Worried that the government's going to force Google to hand over your email? Fret not. Just delete your account. Do that, and it's gone forever, as some people are finding out.
Wait a minute! Wasn't there all that controversy about how even if you delete your mail, Google still keeps copies of it because of multiple backups? Well, it looks like those backups might not be as foolproof as they sound.
Last month, Google Blogoscoped featured the sad story of someone whose account had disappeared, which ZDNet UK later picked up on. Now in a follow up story from ZDNet, Google denies fault over Mail problems, Google explains that accounts have been deleted in only a few cases and that it is not responsible because these were cases where the users' passwords were given out to others.
For the record, Google does warn that if you delete an account:
Once you close your Gmail account, you can't reactivate it, and you won't be able to retrieve any messages. After a certain period of time, Gmail recycles your username, so we can't guarantee that it will be available if you decide to open another Gmail account.
But one who may (or may not) have been a victim of a hacked account fairly asks:
Even if someone did get my password somehow, shouldn't the original creator of the account be sent some sort of confirmation before actually going ahead with it? Gmail should pick up on that and fix this hole, otherwise it'll be chaos.
Assuming the deletion is spotted fast enough, you'd think the data wouldn't immediately disappear. After all, the Google FAQ on data retention says (bold parts are Google's own):
Some news stories have suggested that Google intends to keep copies of users' email messages even after they've deleted them, or closed their accounts. This is simply not true. Google keeps multiple backup copies of users' emails so that we can recover messages and restore accounts in case of errors or system failure. Even if a message has been deleted or an account is no longer active, messages may remain on our backup systems for some period of time. This is standard practice in the email industry, which Gmail and other major webmail services follow in order to provide a reliable service for users. We will make reasonable efforts to remove deleted information from our systems as quickly as is practical.

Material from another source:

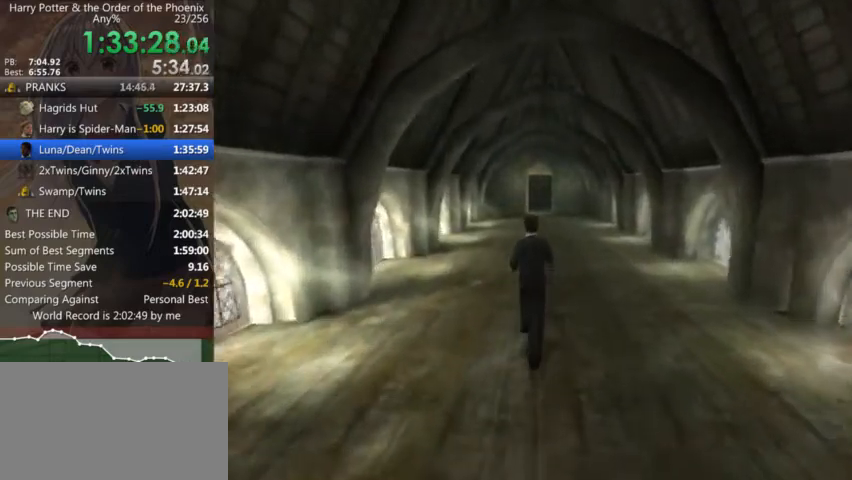
{"keys": ["shift_l", "w"], "mouse": [], "events": [[300, "d", "down"], [366, "d", "up"]]}
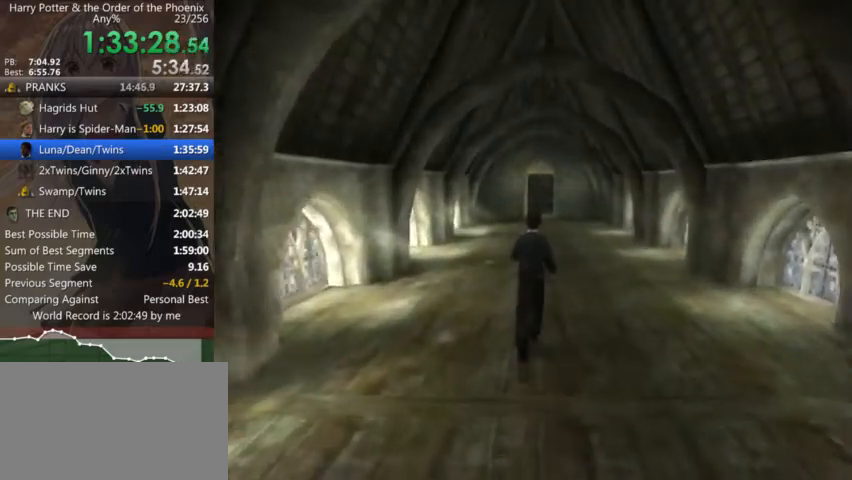
{"keys": ["shift_l", "w"], "mouse": [], "events": []}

So fair to say, if your account was deleted and you discovered this fast enough -- I'd say within few days -- it seems like it could be restored off one of those multiple backup copies specifically retained for this type of situation.
Meanwhile, Google's Gmail fails to hit the spot from Bloomberg looks at how Gmail has far fewer users in the US than Yahoo, AOL and MSN. Of course, Gmail still remains a closed service. Yes, it's much easier for people to get accounts these days -- but I'd say having 7 million users despite the barrier Google throws up is a success, rather than failure. But the figures show a slowing in take-up despite it being easier to get in. Some are said to find the interface offputting.